• Task directions:
Format every line of the data below as a JSON list of strings, one string per line, leaving out any blank lines.
>>
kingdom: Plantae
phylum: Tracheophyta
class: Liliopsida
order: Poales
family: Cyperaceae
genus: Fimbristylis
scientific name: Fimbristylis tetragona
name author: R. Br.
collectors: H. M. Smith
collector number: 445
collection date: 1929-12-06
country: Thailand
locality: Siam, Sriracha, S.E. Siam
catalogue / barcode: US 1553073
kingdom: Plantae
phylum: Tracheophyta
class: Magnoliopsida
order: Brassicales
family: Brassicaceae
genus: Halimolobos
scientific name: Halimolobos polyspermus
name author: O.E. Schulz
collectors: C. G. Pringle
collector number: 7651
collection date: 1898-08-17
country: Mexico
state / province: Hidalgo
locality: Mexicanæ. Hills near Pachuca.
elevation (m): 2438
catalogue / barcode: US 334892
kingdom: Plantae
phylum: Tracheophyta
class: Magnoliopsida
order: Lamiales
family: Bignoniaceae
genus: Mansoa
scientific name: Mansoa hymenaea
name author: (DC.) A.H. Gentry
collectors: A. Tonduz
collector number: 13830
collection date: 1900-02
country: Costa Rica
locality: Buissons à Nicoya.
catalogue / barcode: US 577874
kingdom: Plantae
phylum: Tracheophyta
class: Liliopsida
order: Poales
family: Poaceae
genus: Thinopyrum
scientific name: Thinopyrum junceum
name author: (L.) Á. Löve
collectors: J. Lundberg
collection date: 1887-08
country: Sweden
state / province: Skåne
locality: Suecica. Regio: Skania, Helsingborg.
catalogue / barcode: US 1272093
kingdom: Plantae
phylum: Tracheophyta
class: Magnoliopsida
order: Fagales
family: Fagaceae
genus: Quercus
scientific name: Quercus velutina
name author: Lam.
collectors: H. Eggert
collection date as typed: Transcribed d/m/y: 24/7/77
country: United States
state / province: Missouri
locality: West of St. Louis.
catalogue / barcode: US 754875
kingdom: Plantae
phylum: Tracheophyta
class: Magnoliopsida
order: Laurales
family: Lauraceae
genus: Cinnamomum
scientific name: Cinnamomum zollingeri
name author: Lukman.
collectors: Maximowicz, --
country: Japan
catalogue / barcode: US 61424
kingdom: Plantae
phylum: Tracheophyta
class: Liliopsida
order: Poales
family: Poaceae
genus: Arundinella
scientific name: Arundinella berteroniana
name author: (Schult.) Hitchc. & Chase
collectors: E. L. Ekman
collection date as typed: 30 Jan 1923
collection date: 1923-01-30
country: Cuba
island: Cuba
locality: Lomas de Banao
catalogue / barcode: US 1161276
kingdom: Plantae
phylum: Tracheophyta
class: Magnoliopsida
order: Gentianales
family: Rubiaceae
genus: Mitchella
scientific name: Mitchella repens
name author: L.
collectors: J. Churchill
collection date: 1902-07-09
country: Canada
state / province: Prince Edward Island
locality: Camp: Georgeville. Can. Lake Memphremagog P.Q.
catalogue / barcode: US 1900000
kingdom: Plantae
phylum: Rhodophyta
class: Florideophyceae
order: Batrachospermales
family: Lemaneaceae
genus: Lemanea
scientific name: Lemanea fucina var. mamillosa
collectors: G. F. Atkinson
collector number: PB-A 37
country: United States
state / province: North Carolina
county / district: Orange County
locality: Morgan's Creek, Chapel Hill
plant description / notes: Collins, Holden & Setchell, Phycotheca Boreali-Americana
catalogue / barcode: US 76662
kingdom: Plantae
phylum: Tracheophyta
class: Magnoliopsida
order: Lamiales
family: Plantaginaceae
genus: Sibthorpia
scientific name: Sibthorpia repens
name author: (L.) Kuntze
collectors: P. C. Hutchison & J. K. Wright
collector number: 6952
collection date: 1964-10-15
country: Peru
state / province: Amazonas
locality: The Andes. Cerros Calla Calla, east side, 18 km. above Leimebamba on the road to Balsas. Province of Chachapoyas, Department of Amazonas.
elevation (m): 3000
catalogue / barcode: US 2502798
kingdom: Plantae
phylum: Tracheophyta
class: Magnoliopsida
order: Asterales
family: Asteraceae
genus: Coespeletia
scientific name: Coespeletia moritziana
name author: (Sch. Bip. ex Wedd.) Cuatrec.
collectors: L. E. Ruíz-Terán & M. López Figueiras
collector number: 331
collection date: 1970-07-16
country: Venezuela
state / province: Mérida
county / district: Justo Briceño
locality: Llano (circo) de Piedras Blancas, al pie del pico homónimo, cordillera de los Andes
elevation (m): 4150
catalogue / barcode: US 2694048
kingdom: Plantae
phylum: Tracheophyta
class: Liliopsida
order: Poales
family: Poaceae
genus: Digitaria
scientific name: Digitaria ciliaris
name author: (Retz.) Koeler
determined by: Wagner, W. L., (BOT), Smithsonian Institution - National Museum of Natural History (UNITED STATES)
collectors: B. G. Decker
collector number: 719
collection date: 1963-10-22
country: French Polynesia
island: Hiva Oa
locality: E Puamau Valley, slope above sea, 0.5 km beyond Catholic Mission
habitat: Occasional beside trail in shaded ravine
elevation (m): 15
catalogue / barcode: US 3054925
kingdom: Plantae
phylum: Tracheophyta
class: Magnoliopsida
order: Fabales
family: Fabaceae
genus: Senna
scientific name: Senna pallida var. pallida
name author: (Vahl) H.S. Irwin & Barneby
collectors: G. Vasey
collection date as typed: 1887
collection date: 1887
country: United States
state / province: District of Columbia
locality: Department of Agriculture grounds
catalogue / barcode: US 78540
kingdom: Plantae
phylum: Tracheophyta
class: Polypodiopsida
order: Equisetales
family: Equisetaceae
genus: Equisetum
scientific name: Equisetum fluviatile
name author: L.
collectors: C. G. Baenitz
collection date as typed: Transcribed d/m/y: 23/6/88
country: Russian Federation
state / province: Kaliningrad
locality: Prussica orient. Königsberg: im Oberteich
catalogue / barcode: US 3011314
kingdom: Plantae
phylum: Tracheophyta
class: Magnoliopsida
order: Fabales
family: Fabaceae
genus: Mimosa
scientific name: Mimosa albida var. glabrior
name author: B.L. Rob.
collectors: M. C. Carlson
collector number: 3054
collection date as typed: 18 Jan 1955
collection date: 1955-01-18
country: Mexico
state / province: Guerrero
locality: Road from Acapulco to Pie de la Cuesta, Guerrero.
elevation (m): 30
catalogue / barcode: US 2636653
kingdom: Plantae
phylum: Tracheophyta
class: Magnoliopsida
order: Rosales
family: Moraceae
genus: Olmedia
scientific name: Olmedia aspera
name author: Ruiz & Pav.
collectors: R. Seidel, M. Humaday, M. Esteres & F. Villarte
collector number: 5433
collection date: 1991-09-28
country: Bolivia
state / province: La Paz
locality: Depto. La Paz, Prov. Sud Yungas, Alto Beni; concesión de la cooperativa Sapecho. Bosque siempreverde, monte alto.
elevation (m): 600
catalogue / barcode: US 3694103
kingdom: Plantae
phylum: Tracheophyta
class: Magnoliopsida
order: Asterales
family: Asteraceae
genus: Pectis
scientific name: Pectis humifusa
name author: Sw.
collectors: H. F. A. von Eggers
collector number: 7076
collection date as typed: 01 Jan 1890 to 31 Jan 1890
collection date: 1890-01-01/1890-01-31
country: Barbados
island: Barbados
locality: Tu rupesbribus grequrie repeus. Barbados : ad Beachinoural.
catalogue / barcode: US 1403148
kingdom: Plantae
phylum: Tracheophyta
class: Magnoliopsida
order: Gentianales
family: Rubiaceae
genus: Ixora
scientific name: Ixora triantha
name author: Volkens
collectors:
<<
• Correct result:
[
  "kingdom: Plantae",
  "phylum: Tracheophyta",
  "class: Liliopsida",
  "order: Poales",
  "family: Cyperaceae",
  "genus: Fimbristylis",
  "scientific name: Fimbristylis tetragona",
  "name author: R. Br.",
  "collectors: H. M. Smith",
  "collector number: 445",
  "collection date: 1929-12-06",
  "country: Thailand",
  "locality: Siam, Sriracha, S.E. Siam",
  "catalogue / barcode: US 1553073",
  "kingdom: Plantae",
  "phylum: Tracheophyta",
  "class: Magnoliopsida",
  "order: Brassicales",
  "family: Brassicaceae",
  "genus: Halimolobos",
  "scientific name: Halimolobos polyspermus",
  "name author: O.E. Schulz",
  "collectors: C. G. Pringle",
  "collector number: 7651",
  "collection date: 1898-08-17",
  "country: Mexico",
  "state / province: Hidalgo",
  "locality: Mexicanæ. Hills near Pachuca.",
  "elevation (m): 2438",
  "catalogue / barcode: US 334892",
  "kingdom: Plantae",
  "phylum: Tracheophyta",
  "class: Magnoliopsida",
  "order: Lamiales",
  "family: Bignoniaceae",
  "genus: Mansoa",
  "scientific name: Mansoa hymenaea",
  "name author: (DC.) A.H. Gentry",
  "collectors: A. Tonduz",
  "collector number: 13830",
  "collection date: 1900-02",
  "country: Costa Rica",
  "locality: Buissons à Nicoya.",
  "catalogue / barcode: US 577874",
  "kingdom: Plantae",
  "phylum: Tracheophyta",
  "class: Liliopsida",
  "order: Poales",
  "family: Poaceae",
  "genus: Thinopyrum",
  "scientific name: Thinopyrum junceum",
  "name author: (L.) Á. Löve",
  "collectors: J. Lundberg",
  "collection date: 1887-08",
  "country: Sweden",
  "state / province: Skåne",
  "locality: Suecica. Regio: Skania, Helsingborg.",
  "catalogue / barcode: US 1272093",
  "kingdom: Plantae",
  "phylum: Tracheophyta",
  "class: Magnoliopsida",
  "order: Fagales",
  "family: Fagaceae",
  "genus: Quercus",
  "scientific name: Quercus velutina",
  "name author: Lam.",
  "collectors: H. Eggert",
  "collection date as typed: Transcribed d/m/y: 24/7/77",
  "country: United States",
  "state / province: Missouri",
  "locality: West of St. Louis.",
  "catalogue / barcode: US 754875",
  "kingdom: Plantae",
  "phylum: Tracheophyta",
  "class: Magnoliopsida",
  "order: Laurales",
  "family: Lauraceae",
  "genus: Cinnamomum",
  "scientific name: Cinnamomum zollingeri",
  "name author: Lukman.",
  "collectors: Maximowicz, --",
  "country: Japan",
  "catalogue / barcode: US 61424",
  "kingdom: Plantae",
  "phylum: Tracheophyta",
  "class: Liliopsida",
  "order: Poales",
  "family: Poaceae",
  "genus: Arundinella",
  "scientific name: Arundinella berteroniana",
  "name author: (Schult.) Hitchc. & Chase",
  "collectors: E. L. Ekman",
  "collection date as typed: 30 Jan 1923",
  "collection date: 1923-01-30",
  "country: Cuba",
  "island: Cuba",
  "locality: Lomas de Banao",
  "catalogue / barcode: US 1161276",
  "kingdom: Plantae",
  "phylum: Tracheophyta",
  "class: Magnoliopsida",
  "order: Gentianales",
  "family: Rubiaceae",
  "genus: Mitchella",
  "scientific name: Mitchella repens",
  "name author: L.",
  "collectors: J. Churchill",
  "collection date: 1902-07-09",
  "country: Canada",
  "state / province: Prince Edward Island",
  "locality: Camp: Georgeville. Can. Lake Memphremagog P.Q.",
  "catalogue / barcode: US 1900000",
  "kingdom: Plantae",
  "phylum: Rhodophyta",
  "class: Florideophyceae",
  "order: Batrachospermales",
  "family: Lemaneaceae",
  "genus: Lemanea",
  "scientific name: Lemanea fucina var. mamillosa",
  "collectors: G. F. Atkinson",
  "collector number: PB-A 37",
  "country: United States",
  "state / province: North Carolina",
  "county / district: Orange County",
  "locality: Morgan's Creek, Chapel Hill",
  "plant description / notes: Collins, Holden & Setchell, Phycotheca Boreali-Americana",
  "catalogue / barcode: US 76662",
  "kingdom: Plantae",
  "phylum: Tracheophyta",
  "class: Magnoliopsida",
  "order: Lamiales",
  "family: Plantaginaceae",
  "genus: Sibthorpia",
  "scientific name: Sibthorpia repens",
  "name author: (L.) Kuntze",
  "collectors: P. C. Hutchison & J. K. Wright",
  "collector number: 6952",
  "collection date: 1964-10-15",
  "country: Peru",
  "state / province: Amazonas",
  "locality: The Andes. Cerros Calla Calla, east side, 18 km. above Leimebamba on the road to Balsas. Province of Chachapoyas, Department of Amazonas.",
  "elevation (m): 3000",
  "catalogue / barcode: US 2502798",
  "kingdom: Plantae",
  "phylum: Tracheophyta",
  "class: Magnoliopsida",
  "order: Asterales",
  "family: Asteraceae",
  "genus: Coespeletia",
  "scientific name: Coespeletia moritziana",
  "name author: (Sch. Bip. ex Wedd.) Cuatrec.",
  "collectors: L. E. Ruíz-Terán & M. López Figueiras",
  "collector number: 331",
  "collection date: 1970-07-16",
  "country: Venezuela",
  "state / province: Mérida",
  "county / district: Justo Briceño",
  "locality: Llano (circo) de Piedras Blancas, al pie del pico homónimo, cordillera de los Andes",
  "elevation (m): 4150",
  "catalogue / barcode: US 2694048",
  "kingdom: Plantae",
  "phylum: Tracheophyta",
  "class: Liliopsida",
  "order: Poales",
  "family: Poaceae",
  "genus: Digitaria",
  "scientific name: Digitaria ciliaris",
  "name author: (Retz.) Koeler",
  "determined by: Wagner, W. L., (BOT), Smithsonian Institution - National Museum of Natural History (UNITED STATES)",
  "collectors: B. G. Decker",
  "collector number: 719",
  "collection date: 1963-10-22",
  "country: French Polynesia",
  "island: Hiva Oa",
  "locality: E Puamau Valley, slope above sea, 0.5 km beyond Catholic Mission",
  "habitat: Occasional beside trail in shaded ravine",
  "elevation (m): 15",
  "catalogue / barcode: US 3054925",
  "kingdom: Plantae",
  "phylum: Tracheophyta",
  "class: Magnoliopsida",
  "order: Fabales",
  "family: Fabaceae",
  "genus: Senna",
  "scientific name: Senna pallida var. pallida",
  "name author: (Vahl) H.S. Irwin & Barneby",
  "collectors: G. Vasey",
  "collection date as typed: 1887",
  "collection date: 1887",
  "country: United States",
  "state / province: District of Columbia",
  "locality: Department of Agriculture grounds",
  "catalogue / barcode: US 78540",
  "kingdom: Plantae",
  "phylum: Tracheophyta",
  "class: Polypodiopsida",
  "order: Equisetales",
  "family: Equisetaceae",
  "genus: Equisetum",
  "scientific name: Equisetum fluviatile",
  "name author: L.",
  "collectors: C. G. Baenitz",
  "collection date as typed: Transcribed d/m/y: 23/6/88",
  "country: Russian Federation",
  "state / province: Kaliningrad",
  "locality: Prussica orient. Königsberg: im Oberteich",
  "catalogue / barcode: US 3011314",
  "kingdom: Plantae",
  "phylum: Tracheophyta",
  "class: Magnoliopsida",
  "order: Fabales",
  "family: Fabaceae",
  "genus: Mimosa",
  "scientific name: Mimosa albida var. glabrior",
  "name author: B.L. Rob.",
  "collectors: M. C. Carlson",
  "collector number: 3054",
  "collection date as typed: 18 Jan 1955",
  "collection date: 1955-01-18",
  "country: Mexico",
  "state / province: Guerrero",
  "locality: Road from Acapulco to Pie de la Cuesta, Guerrero.",
  "elevation (m): 30",
  "catalogue / barcode: US 2636653",
  "kingdom: Plantae",
  "phylum: Tracheophyta",
  "class: Magnoliopsida",
  "order: Rosales",
  "family: Moraceae",
  "genus: Olmedia",
  "scientific name: Olmedia aspera",
  "name author: Ruiz & Pav.",
  "collectors: R. Seidel, M. Humaday, M. Esteres & F. Villarte",
  "collector number: 5433",
  "collection date: 1991-09-28",
  "country: Bolivia",
  "state / province: La Paz",
  "locality: Depto. La Paz, Prov. Sud Yungas, Alto Beni; concesión de la cooperativa Sapecho. Bosque siempreverde, monte alto.",
  "elevation (m): 600",
  "catalogue / barcode: US 3694103",
  "kingdom: Plantae",
  "phylum: Tracheophyta",
  "class: Magnoliopsida",
  "order: Asterales",
  "family: Asteraceae",
  "genus: Pectis",
  "scientific name: Pectis humifusa",
  "name author: Sw.",
  "collectors: H. F. A. von Eggers",
  "collector number: 7076",
  "collection date as typed: 01 Jan 1890 to 31 Jan 1890",
  "collection date: 1890-01-01/1890-01-31",
  "country: Barbados",
  "island: Barbados",
  "locality: Tu rupesbribus grequrie repeus. Barbados : ad Beachinoural.",
  "catalogue / barcode: US 1403148",
  "kingdom: Plantae",
  "phylum: Tracheophyta",
  "class: Magnoliopsida",
  "order: Gentianales",
  "family: Rubiaceae",
  "genus: Ixora",
  "scientific name: Ixora triantha",
  "name author: Volkens",
  "collectors:"
]